The highly decorated Special Forces soldier who died by suicide in a Cybertruck explosion on New Year's Day confided to a former girlfriend - who had served as an Army nurse - that he faced significant pain and exhaustion that she says were key symptoms of traumatic brain injury.

Matthew Livelsberger, 37, was a five-time Bronze Star recipient, including one with a V device for valor under fire. He was very private but shared images and texts with Alicia Arritt, 39, who he met and began dating in Colorado in 2018. In them he opened up about exhaustion, pain that kept him awake at night and reliving violence from his deployment in Afghanistan.

“My life has been a personal hell for the last year,” he said Arritt during the early days of their dating, according to text messages she provided to the AP. “It’s refreshing to have such a nice person come along.”

Arritt also served on active duty in the Army as a nurse from 2003 to 2007, deploying to the military’s massive medical complex in Germany where she helped treat many soldiers with traumatic brain injuries and blast injuries from intense ground combat in Afghanistan and Iraq.
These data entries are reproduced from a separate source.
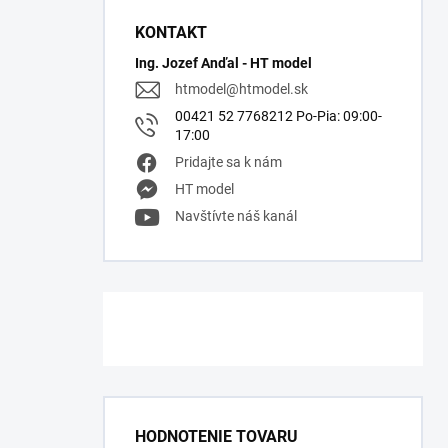
KONTAKT
Ing. Jozef Anďal - HT model
htmodel
@
htmodel.sk
00421 52 7768212 Po-Pia: 09:00-
17:00
Pridajte sa k nám
HT model
Navštívte náš kanál
HODNOTENIE TOVARU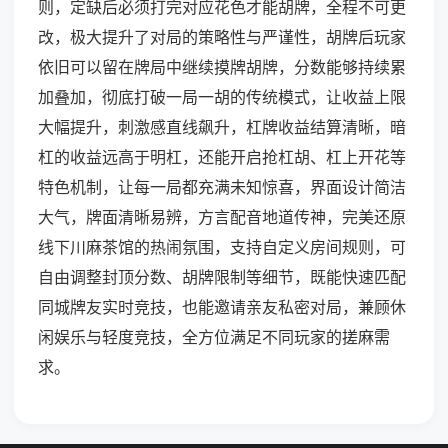
则，定缺后必须打完对应花色才能胡牌，全程不可更
改，极大提升了对局的策略性与严谨性，胡牌后玩家
依旧可以留在牌局中继续摸牌胡牌，分数能够持续累
加叠加，彻底打破一局一胡的传统模式，让收益上限
大幅提升，刺激感直线飙升，杠牌收益结算清晰，暗
杠的收益远高于明杠，还能开启抢杠胡、杠上开花等
特色机制，让每一局都充满未知惊喜，界面设计简洁
大气，牌面清晰易辨，方言配音地道传神，完美还原
线下川麻茶馆的热闹氛围，支持自定义房间规则，可
自由调整封顶分数、胡牌限制等细节，既能快速匹配
同城牌友实时竞技，也能邀请亲友私密对局，兼顾休
闲娱乐与轻度竞技，全方位满足不同玩家的搓麻需
求。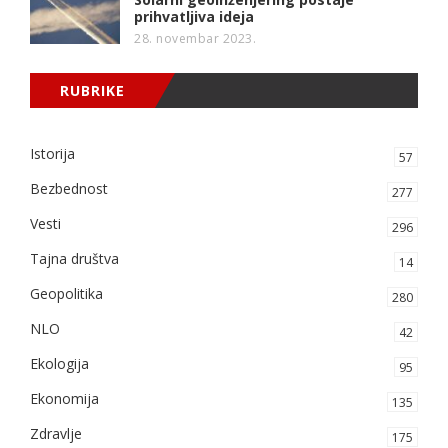
prihvatljiva ideja
28. novembar 2023.
RUBRIKE
Istorija
57
Bezbednost
277
Vesti
296
Tajna društva
14
Geopolitika
280
NLO
42
Ekologija
95
Ekonomija
135
Zdravlje
175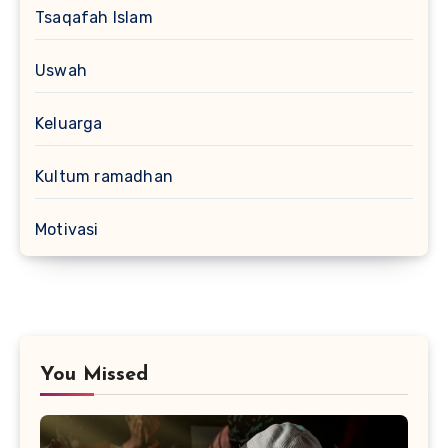
Tsaqafah Islam
Uswah
Keluarga
Kultum ramadhan
Motivasi
You Missed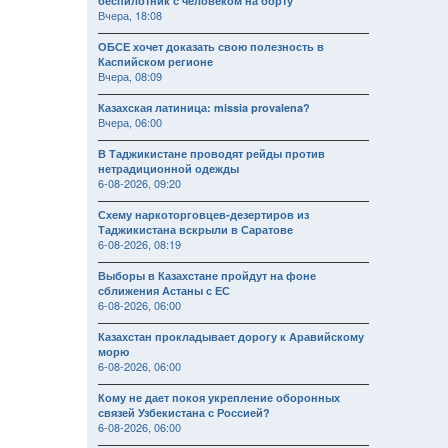
беспилотник с человеком на борту
Вчера, 18:08
ОБСЕ хочет доказать свою полезность в
Каспийском регионе
Вчера, 08:09
Казахская латиница: missia provalena?
Вчера, 06:00
В Таджикистане проводят рейды против
нетрадиционной одежды
6-08-2026, 09:20
Схему наркоторговцев-дезертиров из
Таджикистана вскрыли в Саратове
6-08-2026, 08:19
Выборы в Казахстане пройдут на фоне
сближения Астаны с ЕС
6-08-2026, 06:00
Казахстан прокладывает дорогу к Аравийскому
морю
6-08-2026, 06:00
Кому не дает покоя укрепление оборонных
связей Узбекистана с Россией?
6-08-2026, 06:00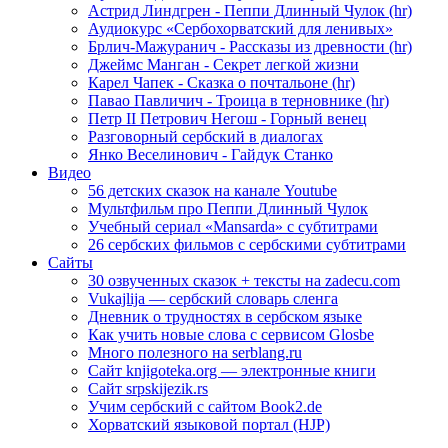
Астрид Линдгрен - Пеппи Длинный Чулок (hr)
Аудиокурс «Сербохорватский для ленивых»
Брлич-Мажуранич - Рассказы из древности (hr)
Джеймс Манган - Секрет легкой жизни
Карел Чапек - Сказка о почтальоне (hr)
Павао Павличич - Троица в терновнике (hr)
Петр II Петрович Негош - Горный венец
Разговорный сербский в диалогах
Янко Веселинович - Гайдук Станко
Видео
56 детских сказок на канале Youtube
Мультфильм про Пеппи Длинный Чулок
Учебный сериал «Mansarda» с субтитрами
26 сербских фильмов с сербскими субтитрами
Сайты
30 озвученных сказок + тексты на zadecu.com
Vukajlija — сербский словарь сленга
Дневник о трудностях в сербском языке
Как учить новые слова с сервисом Glosbe
Много полезного на serblang.ru
Сайт knjigoteka.org — электронные книги
Сайт srpskijezik.rs
Учим сербский с сайтом Book2.de
Хорватский языковой портал (HJP)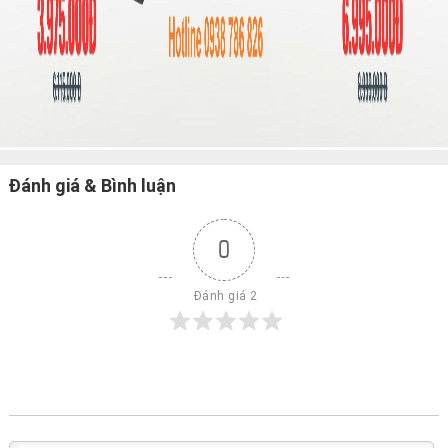
Đánh giá & Bình luận
0
 Đánh giá 2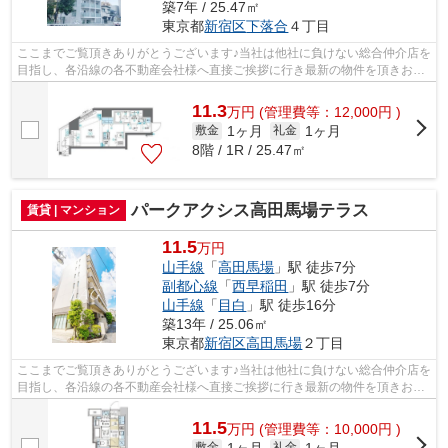
築7年 / 25.47㎡
東京都
新宿区
下落合
４丁目
ここまでご覧頂きありがとうございます♪当社は他社に負けない総合仲介店を
目指し、各沿線の各不動産会社様へ直接ご挨拶に行き最新の物件を頂きお客
様へ提供しております！最新の情報は...
11.3
万
円
(管理費等：12,000円 )
1ヶ月
1ヶ月
敷金
礼金
8階 / 1R / 25.47㎡
パークアクシス高田馬場テラス
賃貸 | マンション
11.5
万円
山手線
「
高田馬場
」駅 徒歩7分
副都心線
「
西早稲田
」駅 徒歩7分
山手線
「
目白
」駅 徒歩16分
築13年 / 25.06㎡
東京都
新宿区
高田馬場
２丁目
ここまでご覧頂きありがとうございます♪当社は他社に負けない総合仲介店を
目指し、各沿線の各不動産会社様へ直接ご挨拶に行き最新の物件を頂きお客
様へ提供しております！最新の情報は...
11.5
万
円
(管理費等：10,000円 )
1ヶ月
1ヶ月
敷金
礼金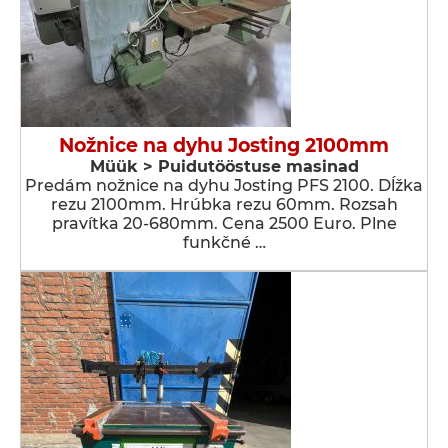
Nožnice na dyhu Josting 2100mm
Müük > Puidutööstuse masinad
Predám nožnice na dyhu Josting PFS 2100. Dĺžka
rezu 2100mm. Hrúbka rezu 60mm. Rozsah
pravítka 20-680mm. Cena 2500 Euro. Plne
funkčné …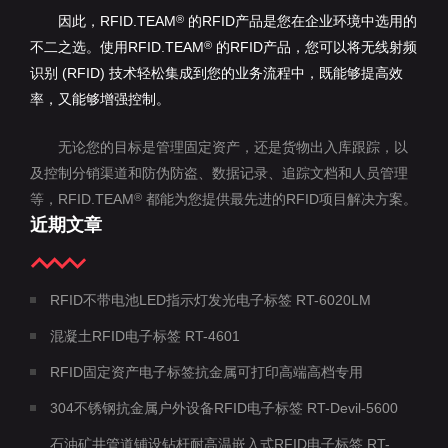
因此，RFID.TEAM
的RFID产品是您在企业环境中选用的
®
不二之选。使用RFID.TEAM
的RFID产品，您可以将无线射频
®
识别 (RFID) 技术轻松集成到您的业务流程中，既能够提高效
率，又能够增强控制。
无论您的目标是管理固定资产，还是货物出入库跟踪，以
及控制分销渠道和防伪防盗、数据记录、追踪文档和人员管理
等，RFID.TEAM
都能为您提供最先进的RFID项目解决方案。
®
近期文章
RFID不带电池LED指示灯发光电子标签 RT-6020LM
混凝土RFID电子标签 RT-4601
RFID固定资产电子标签抗金属可打印高端高档专用
304不锈钢抗金属户外设备RFID电子标签 RT-Devil-5600
石油矿井管道铺设钻杆耐高温嵌入式RFID电子标签 RT-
She said the military failed to get Livelsberger the care he needed, symptoms she saw in him as early as 2018.

“He would go through periods of withdrawal, and he struggled with depression and memory loss,” Arritt said. “He said it was a blast injury. He got several concussions from that.”

Livelsberger also had a hard time with post-traumatic stress disorder and would relive some of the violence and killings he had a role in or witnessed in Afghanistan.

“I would encourage him to get therapy, and he would give me reasons that he couldn’t,” Arritt said. “There was a lot of stigma in his unit, they were, you know, big, strong, Special Forces guys there, there was no weakness allowed and mental health is weakness is what they saw.”